- **JOB**
Among the entries below, one line contains "le navire reste à quai moins d’une" and another contains "4 MINS READ". Transcribe those two lines and every line between them, exactly.

- **SUPPLIED RECORDS**

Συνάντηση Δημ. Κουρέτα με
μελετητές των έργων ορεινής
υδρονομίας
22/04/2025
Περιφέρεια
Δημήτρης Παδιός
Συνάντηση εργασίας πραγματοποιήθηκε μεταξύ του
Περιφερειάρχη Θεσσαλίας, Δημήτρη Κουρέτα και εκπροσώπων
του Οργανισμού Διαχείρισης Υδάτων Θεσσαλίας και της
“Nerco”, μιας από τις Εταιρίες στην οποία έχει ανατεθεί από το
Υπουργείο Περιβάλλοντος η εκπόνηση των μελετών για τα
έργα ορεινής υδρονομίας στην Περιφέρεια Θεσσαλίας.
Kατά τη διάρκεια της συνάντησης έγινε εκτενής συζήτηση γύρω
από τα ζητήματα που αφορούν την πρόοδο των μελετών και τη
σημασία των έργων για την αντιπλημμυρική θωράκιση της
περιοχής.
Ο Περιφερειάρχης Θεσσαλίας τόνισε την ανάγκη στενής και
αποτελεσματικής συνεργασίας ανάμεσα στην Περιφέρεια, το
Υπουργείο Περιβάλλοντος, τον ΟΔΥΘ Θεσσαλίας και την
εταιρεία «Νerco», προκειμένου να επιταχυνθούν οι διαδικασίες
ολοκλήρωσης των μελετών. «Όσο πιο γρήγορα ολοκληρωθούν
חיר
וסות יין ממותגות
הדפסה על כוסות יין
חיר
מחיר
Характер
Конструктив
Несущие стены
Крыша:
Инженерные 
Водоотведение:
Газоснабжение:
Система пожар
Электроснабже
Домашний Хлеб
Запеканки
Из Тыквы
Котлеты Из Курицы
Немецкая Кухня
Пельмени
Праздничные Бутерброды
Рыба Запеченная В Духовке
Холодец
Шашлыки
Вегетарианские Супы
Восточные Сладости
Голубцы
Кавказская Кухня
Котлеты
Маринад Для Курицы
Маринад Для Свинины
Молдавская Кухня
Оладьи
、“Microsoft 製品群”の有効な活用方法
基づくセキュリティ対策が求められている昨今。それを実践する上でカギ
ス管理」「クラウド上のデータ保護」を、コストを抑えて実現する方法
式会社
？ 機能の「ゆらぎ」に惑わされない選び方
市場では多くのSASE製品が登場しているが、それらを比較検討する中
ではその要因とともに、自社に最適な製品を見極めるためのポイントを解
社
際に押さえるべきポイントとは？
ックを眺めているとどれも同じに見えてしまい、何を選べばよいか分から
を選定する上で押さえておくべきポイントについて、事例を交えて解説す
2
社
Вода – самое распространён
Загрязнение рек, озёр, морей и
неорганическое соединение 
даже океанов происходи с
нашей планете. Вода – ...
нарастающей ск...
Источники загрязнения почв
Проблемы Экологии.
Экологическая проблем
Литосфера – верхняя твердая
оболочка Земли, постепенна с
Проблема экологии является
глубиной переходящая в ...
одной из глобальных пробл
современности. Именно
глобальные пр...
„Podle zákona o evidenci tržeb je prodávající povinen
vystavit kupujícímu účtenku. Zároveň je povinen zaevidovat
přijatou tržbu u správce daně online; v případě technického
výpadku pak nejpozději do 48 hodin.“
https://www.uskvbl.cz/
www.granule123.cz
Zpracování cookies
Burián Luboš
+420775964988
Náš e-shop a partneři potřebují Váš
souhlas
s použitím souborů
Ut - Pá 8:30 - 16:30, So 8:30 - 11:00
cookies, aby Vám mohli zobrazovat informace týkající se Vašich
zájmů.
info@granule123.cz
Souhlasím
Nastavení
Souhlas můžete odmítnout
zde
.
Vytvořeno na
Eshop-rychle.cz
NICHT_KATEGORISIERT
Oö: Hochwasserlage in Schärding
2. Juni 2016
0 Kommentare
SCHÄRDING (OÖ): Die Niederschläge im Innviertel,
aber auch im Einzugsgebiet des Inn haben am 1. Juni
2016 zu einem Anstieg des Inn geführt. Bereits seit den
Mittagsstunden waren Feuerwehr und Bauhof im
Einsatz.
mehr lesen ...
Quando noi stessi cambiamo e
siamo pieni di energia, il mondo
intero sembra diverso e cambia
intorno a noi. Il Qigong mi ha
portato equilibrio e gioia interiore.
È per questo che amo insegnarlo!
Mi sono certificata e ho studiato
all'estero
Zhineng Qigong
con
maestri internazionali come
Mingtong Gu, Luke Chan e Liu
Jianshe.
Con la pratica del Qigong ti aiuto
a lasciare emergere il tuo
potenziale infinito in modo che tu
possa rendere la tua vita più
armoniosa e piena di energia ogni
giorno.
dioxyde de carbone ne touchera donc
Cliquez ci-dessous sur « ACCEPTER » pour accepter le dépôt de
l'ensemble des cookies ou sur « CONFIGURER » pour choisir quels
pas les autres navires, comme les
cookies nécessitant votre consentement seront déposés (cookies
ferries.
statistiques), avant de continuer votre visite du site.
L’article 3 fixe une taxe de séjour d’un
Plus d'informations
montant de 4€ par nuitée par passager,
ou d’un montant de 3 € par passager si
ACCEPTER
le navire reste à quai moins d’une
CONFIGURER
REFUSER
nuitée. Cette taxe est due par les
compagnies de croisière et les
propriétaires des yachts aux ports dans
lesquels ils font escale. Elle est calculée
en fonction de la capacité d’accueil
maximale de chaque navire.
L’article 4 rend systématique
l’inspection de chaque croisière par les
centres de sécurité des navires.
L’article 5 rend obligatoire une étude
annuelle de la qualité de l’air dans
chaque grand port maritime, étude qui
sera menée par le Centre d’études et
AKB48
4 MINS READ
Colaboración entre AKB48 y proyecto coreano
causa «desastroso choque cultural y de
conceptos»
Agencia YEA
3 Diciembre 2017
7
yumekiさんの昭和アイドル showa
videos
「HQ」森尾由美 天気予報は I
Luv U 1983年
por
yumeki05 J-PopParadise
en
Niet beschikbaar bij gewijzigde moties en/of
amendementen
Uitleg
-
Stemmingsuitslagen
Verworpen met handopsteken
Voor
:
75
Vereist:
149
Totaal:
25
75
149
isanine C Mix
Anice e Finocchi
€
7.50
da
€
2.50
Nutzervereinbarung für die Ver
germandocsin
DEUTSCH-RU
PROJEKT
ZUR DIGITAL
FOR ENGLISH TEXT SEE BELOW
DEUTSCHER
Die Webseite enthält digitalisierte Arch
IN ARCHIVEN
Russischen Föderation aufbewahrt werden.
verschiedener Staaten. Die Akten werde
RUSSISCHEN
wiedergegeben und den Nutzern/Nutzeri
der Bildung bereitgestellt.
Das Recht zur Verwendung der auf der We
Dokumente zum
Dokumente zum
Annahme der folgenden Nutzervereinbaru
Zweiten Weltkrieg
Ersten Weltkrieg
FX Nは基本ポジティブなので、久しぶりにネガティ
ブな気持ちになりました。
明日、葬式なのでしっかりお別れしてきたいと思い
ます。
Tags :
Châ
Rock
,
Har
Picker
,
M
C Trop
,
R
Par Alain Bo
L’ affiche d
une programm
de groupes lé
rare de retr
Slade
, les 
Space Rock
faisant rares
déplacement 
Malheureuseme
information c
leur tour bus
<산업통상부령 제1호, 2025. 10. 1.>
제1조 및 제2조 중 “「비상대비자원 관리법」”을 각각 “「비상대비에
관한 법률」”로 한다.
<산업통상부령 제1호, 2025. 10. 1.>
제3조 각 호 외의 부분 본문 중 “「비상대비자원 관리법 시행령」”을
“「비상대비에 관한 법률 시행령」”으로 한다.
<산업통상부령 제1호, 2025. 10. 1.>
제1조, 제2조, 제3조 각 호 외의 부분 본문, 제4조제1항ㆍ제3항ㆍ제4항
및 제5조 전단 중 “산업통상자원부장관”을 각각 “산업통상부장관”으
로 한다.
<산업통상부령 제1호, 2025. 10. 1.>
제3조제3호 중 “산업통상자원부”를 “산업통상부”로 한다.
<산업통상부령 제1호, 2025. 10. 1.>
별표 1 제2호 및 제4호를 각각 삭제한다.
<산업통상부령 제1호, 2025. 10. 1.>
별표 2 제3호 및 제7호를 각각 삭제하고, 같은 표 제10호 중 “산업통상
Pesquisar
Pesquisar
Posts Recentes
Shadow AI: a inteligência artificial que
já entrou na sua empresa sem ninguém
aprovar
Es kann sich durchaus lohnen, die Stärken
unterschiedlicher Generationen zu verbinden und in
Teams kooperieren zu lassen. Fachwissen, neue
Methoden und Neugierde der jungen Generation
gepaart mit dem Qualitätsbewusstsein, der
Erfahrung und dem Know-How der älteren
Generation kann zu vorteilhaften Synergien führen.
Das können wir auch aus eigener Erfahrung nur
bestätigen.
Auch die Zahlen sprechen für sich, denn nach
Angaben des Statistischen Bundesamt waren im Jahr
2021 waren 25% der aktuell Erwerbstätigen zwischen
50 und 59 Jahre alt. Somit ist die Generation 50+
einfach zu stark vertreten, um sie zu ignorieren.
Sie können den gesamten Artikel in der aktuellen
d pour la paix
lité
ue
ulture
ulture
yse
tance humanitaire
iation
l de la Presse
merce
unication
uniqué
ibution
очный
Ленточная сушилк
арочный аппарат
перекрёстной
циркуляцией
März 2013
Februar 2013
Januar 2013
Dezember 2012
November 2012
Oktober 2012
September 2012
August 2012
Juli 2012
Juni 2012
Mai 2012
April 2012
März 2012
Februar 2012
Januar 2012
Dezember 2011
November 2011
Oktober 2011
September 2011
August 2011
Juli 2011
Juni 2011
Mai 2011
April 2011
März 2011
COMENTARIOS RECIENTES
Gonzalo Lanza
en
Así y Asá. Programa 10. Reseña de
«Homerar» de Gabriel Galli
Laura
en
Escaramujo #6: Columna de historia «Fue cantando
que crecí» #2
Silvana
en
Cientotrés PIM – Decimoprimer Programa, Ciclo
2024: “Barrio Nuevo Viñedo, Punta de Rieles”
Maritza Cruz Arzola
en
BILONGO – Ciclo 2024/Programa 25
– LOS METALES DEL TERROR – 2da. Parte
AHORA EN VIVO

- **ANSWER SPACE**
le navire reste à quai moins d’une
CONFIGURER
REFUSER
nuitée. Cette taxe est due par les
compagnies de croisière et les
propriétaires des yachts aux ports dans
lesquels ils font escale. Elle est calculée
en fonction de la capacité d’accueil
maximale de chaque navire.
L’article 4 rend systématique
l’inspection de chaque croisière par les
centres de sécurité des navires.
L’article 5 rend obligatoire une étude
annuelle de la qualité de l’air dans
chaque grand port maritime, étude qui
sera menée par le Centre d’études et
AKB48
4 MINS READ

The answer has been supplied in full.